The first line shows us if the neuron is active (green color) or not (blue color), while the next five lines say us, what the neural network is predicting, particularly, what letter is going to come next. If it’s confident about its prediction, the color of the corresponding cell is red and if it’s not confident – it is light red.
The first row demonstrates the neuron’s activation inside the URL www.ynetnews.com. Then, below each of the letter you can see, what is the network’s prediction for the next letter.
For example, after the first “w” it’s pretty confident that the next letter will be “w” as well. Conversely, its prediction about the letter or symbol after “.” is very unsure because it could actually be any website.
As you see from the image, the network continues generating predictions even when the actual neuron is dormant. See, for example, how it was able to predict the word “language” just from the first two letters.
The neuron activates again in the third row, when another URL appears (see the image below).
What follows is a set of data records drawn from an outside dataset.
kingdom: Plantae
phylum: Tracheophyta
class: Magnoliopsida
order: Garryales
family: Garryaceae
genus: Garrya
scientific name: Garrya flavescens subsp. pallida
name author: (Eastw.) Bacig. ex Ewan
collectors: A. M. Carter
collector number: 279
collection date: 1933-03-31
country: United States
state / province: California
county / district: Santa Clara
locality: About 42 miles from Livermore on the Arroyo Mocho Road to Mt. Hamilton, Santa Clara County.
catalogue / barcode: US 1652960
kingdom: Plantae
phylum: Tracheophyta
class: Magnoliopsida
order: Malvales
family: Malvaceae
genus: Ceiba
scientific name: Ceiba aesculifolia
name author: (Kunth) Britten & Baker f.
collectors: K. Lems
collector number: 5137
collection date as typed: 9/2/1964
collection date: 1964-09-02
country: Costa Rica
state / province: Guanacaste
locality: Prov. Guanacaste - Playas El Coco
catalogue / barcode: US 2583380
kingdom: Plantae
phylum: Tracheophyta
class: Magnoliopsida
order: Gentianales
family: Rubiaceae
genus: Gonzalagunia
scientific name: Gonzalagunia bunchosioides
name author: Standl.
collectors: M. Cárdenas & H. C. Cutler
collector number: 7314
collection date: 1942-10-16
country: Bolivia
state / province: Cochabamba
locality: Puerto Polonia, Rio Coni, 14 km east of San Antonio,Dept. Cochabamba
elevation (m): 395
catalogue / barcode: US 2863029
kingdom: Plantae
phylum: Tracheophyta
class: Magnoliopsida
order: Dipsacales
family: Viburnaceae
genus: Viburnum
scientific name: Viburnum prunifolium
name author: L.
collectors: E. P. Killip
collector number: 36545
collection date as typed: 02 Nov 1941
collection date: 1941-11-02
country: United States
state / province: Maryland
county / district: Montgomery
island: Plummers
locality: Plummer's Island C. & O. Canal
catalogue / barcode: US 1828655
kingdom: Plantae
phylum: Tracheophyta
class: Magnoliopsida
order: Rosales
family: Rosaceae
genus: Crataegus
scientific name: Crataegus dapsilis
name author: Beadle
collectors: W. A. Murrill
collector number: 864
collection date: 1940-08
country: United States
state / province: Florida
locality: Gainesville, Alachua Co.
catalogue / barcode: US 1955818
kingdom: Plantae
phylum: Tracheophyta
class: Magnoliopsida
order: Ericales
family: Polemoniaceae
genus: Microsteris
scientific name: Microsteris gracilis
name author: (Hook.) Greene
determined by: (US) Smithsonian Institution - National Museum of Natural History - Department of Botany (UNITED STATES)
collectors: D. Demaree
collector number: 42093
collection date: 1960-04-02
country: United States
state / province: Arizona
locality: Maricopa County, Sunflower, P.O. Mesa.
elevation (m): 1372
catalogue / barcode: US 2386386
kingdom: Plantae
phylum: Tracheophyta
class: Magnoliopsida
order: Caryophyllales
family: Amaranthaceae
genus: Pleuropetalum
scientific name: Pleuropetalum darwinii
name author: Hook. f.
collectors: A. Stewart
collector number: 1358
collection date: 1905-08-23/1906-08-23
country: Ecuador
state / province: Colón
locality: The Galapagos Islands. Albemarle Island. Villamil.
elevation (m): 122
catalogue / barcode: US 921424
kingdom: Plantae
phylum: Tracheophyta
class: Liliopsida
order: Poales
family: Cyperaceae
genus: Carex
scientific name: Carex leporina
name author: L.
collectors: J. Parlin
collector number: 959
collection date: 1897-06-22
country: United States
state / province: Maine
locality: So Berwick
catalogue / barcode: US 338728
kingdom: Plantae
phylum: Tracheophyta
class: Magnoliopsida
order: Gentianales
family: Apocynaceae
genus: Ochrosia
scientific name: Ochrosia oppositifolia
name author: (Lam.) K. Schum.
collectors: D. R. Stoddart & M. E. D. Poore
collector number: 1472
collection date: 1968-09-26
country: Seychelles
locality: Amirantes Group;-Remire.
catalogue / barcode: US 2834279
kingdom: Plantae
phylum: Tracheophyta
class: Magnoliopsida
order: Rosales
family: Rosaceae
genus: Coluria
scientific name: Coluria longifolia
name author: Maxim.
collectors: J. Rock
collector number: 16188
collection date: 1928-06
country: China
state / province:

That’s quite an interesting case.
You can observe that the network was pretty sure that the next letter after “co” should be “m” to get “.com”, but it was another dot instead.
Then, the network predicted “u” because the domain “co.uk” (for the United Kingdom) is quite popular. And again, this was the wrong prediction because the actual domain was “co.il” (for Israel), which was not at all considered by the neural network even as 2nd, 3rd, 4th or 5th best guess.